These days I'm doing a lot of playing of online gaming. This takes two different forms:
A real-time or near real time game (NRT) using a virtual tabletop, chat, and/or VOIP, OR
a play-by-post turn based game.
Many of the concerns that are issues for real tabletop games are issues for NRT games as well. You need relatively simple rules that can be quickly processed. Its ok to have situations where back and forth between the GM and players is necessary because its happeneing over voice chat. Everyone is sitting and waiting so turns need to move quickly.
Play by post games, however, are different. Unlike a NRT game, in a PBP game the players have plenty of time to think about their turns. If someone spends 10 minutes pondering something, that's ok. What is not ok is lots of back and forth between the player and DM (each exchange may take hours or days to complete), extremly simplistic rules-lite systems that mean the player can't make a strategic choice (rolling 1d20 to hit with a weapon every round gets boring when its the only choice), or rules systems that the players cannot apply on their own without DM intervention.
For example, in 4E, skills are quite defined. Players know that if they want to jump over a pit, they roll athletics and need to hit a certain DC which is given in the PHB. This is great for online play because the players can look up the DC, weigh their chances, and then roll/post without neeing any DM intervention. It is not as good for NRT play because looking up rules in the middle of play slows things down.
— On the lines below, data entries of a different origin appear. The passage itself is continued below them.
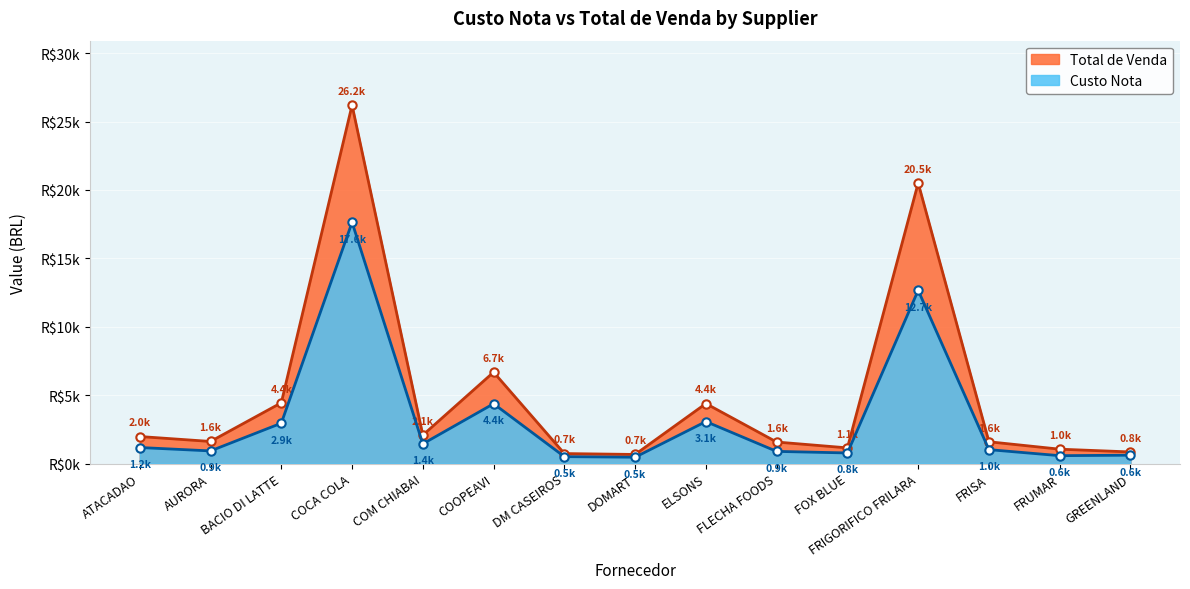

What is the average value of the Custo Liquido series?

5031.0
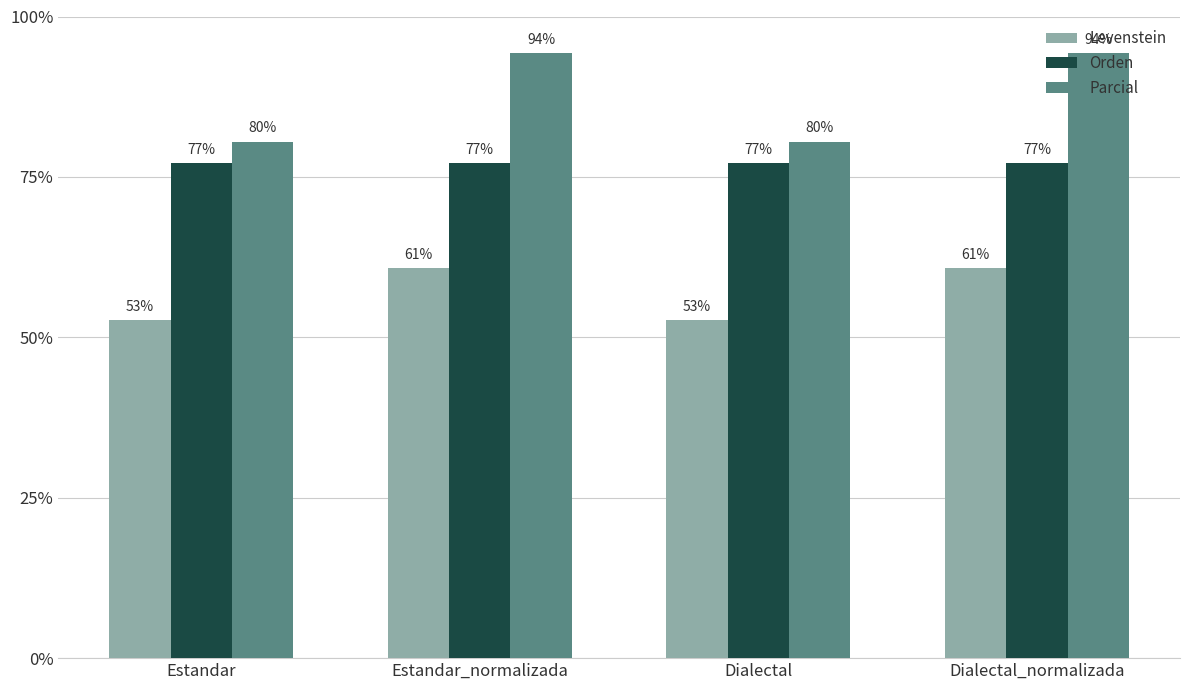

What position from the right is Estandar_normalizada?

3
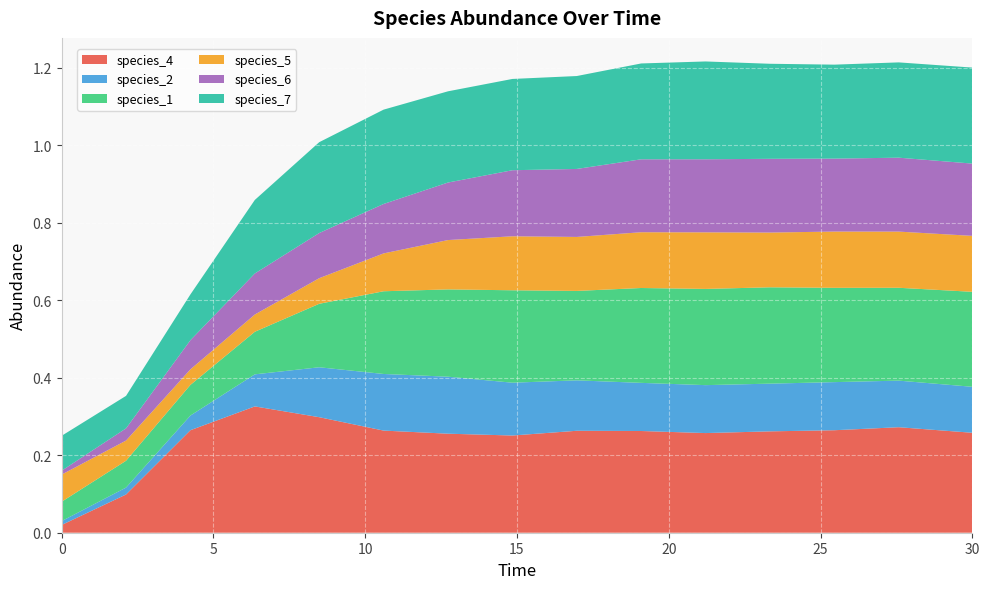

Reading right to left, extract all data points from this chart.

species_4: 0.3	0.3	0.3	0.3	0.3	0.3	0.3	0.3	0.3	0.3	0.3	0.3	0.3	0.1	0.0
species_2: 0.1	0.1	0.1	0.1	0.1	0.1	0.1	0.1	0.1	0.1	0.1	0.1	0.0	0.0	0.0
species_1: 0.2	0.2	0.2	0.2	0.2	0.2	0.2	0.2	0.2	0.2	0.2	0.1	0.1	0.1	0.1
species_5: 0.1	0.1	0.1	0.1	0.1	0.1	0.1	0.1	0.1	0.1	0.1	0.0	0.0	0.1	0.1
species_6: 0.2	0.2	0.2	0.2	0.2	0.2	0.2	0.2	0.1	0.1	0.1	0.1	0.1	0.0	0.0
species_7: 0.2	0.2	0.2	0.2	0.3	0.2	0.2	0.2	0.2	0.2	0.2	0.2	0.1	0.1	0.1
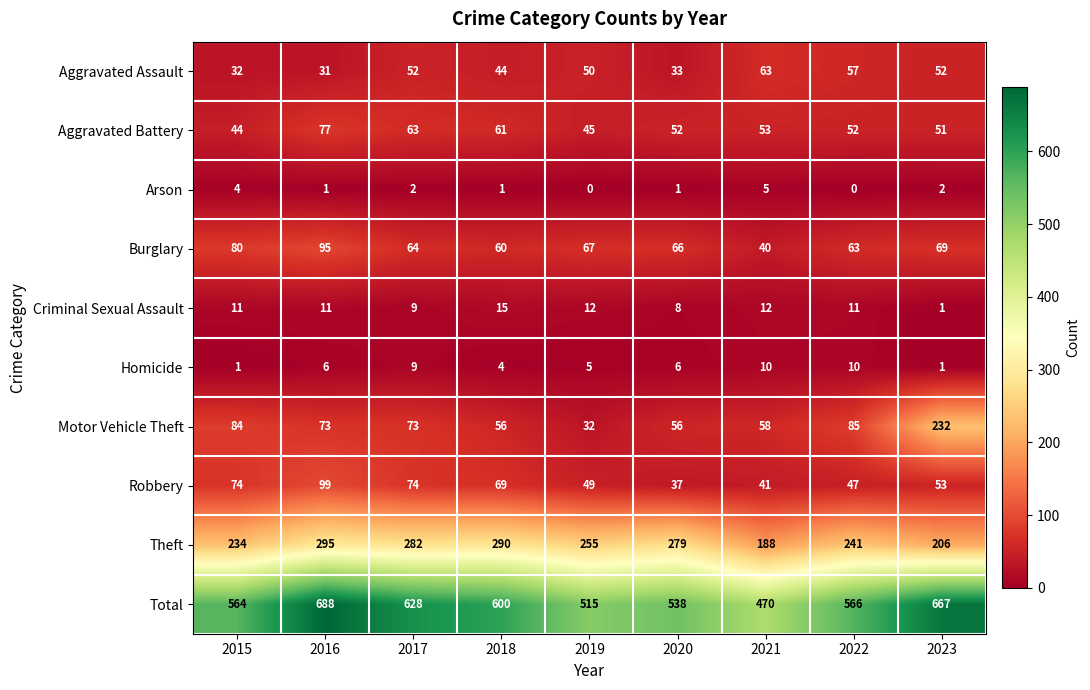

Is it true that Criminal Sexual Assault equals 9 at 2017?

True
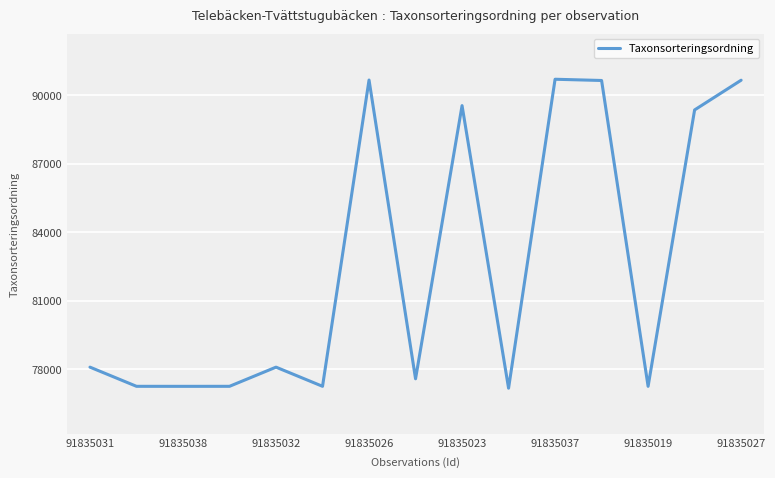

What is the minimum value shown in the chart?

77177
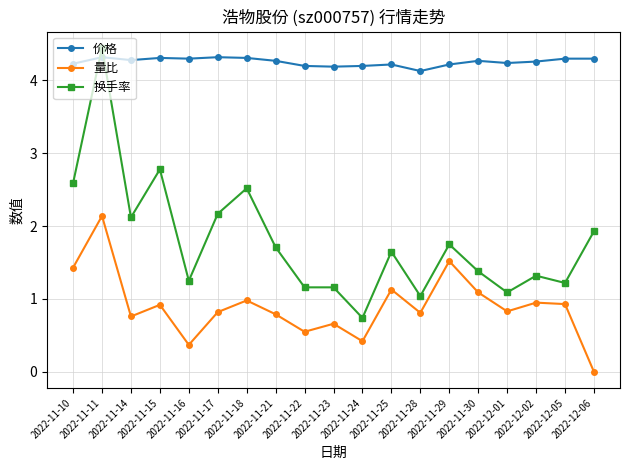

Which series has the largest total across all categories?

价格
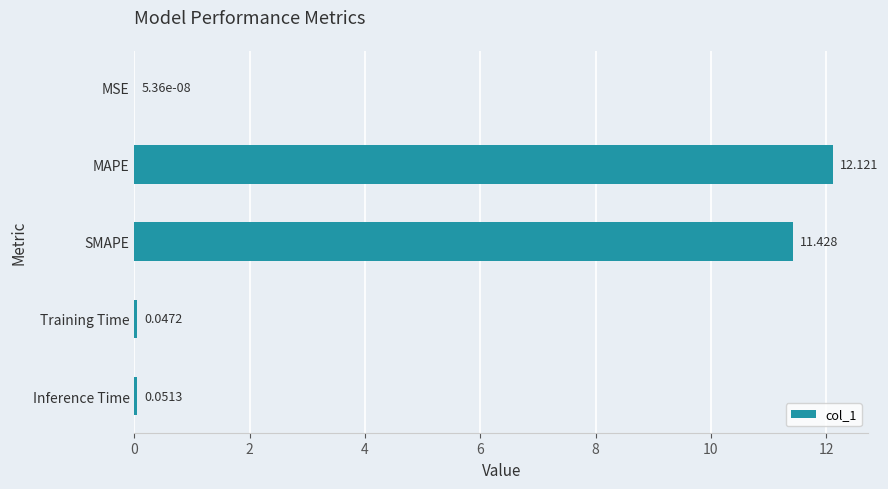

Which category has the highest value across all series?

MAPE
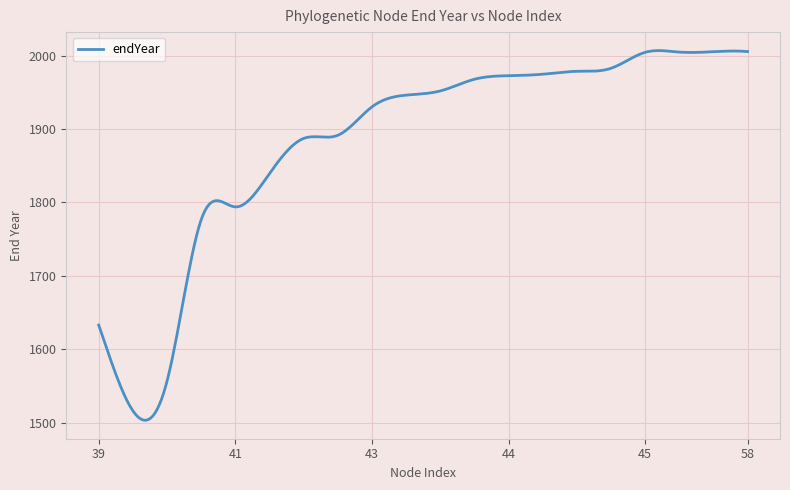

What is the greatest value displayed?

2007.0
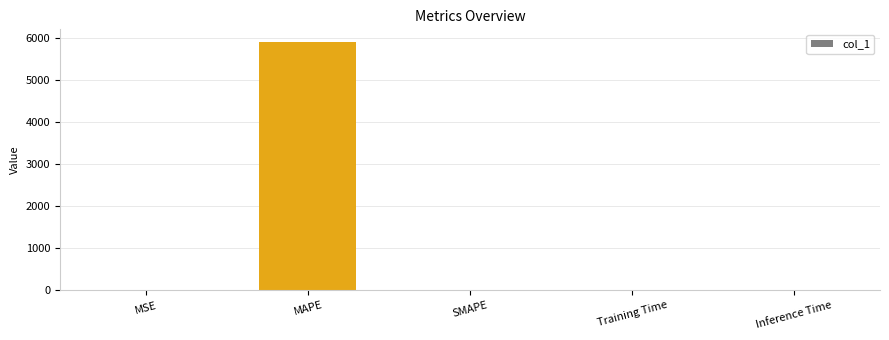

The value at MSE is 0.9. True or false?

True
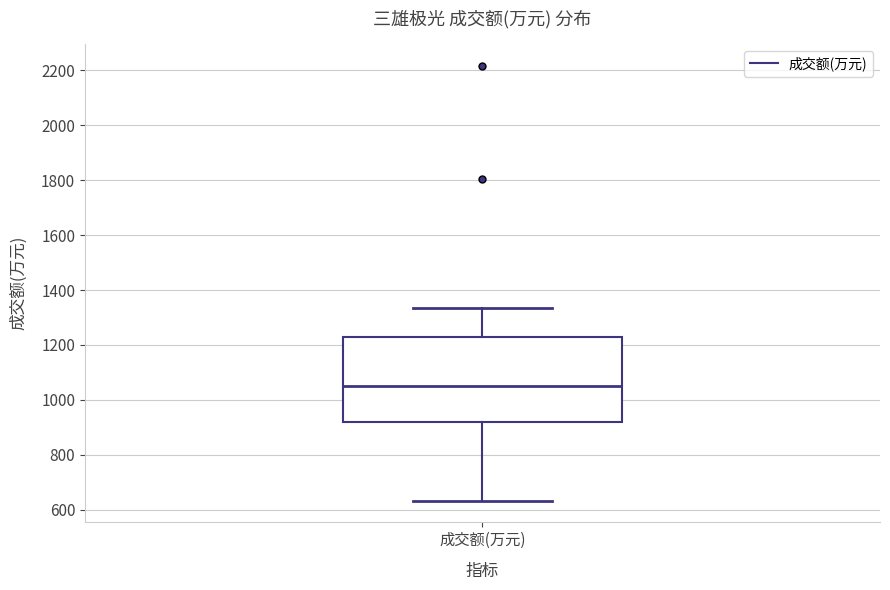

Where is the lower edge of the box for 成交额(万元) on the y-axis? The values are not printed on the chart, so give them approximately, as read against the axis.

920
Compare this to, say, an ad-hoc stunt system added on to AD&D where maybe players make a save to make the leap/perform the stunt. This works great at the table because its fast and easy to adjudicate on the fly. But its not so good for online play because the player must ask the DM first what the saving throw is (vs. PP, BW, Spell, etc), then if its modified by DEX adjustment, then if there are any situational modifiers. This back and forth might take days on play-by-post while it would be very quick in NRT play.
This is why games like chess or diplomacy make good postal or play-by-post games. Every turn the player is faced with a strategic decision, its alright (and even good) to spend plenty of time pondering each move, and the rules are clearly defined so there need be no questions for the DM. Chess rigorously defines each piece's movement and what happens in every specific case (en passant, advancing a pawn to the last rank, etc). This can slow down face-to-face play (especially among non-expert players, who may need to look up an obscure rule) but is a great aid for postal play. Same with diplomacy.
This leads me towards complicating player choices some, multiplying specific rules for at least the most common 80% of activities, while keeping underlying mechanics simple so that players can roll them themselves.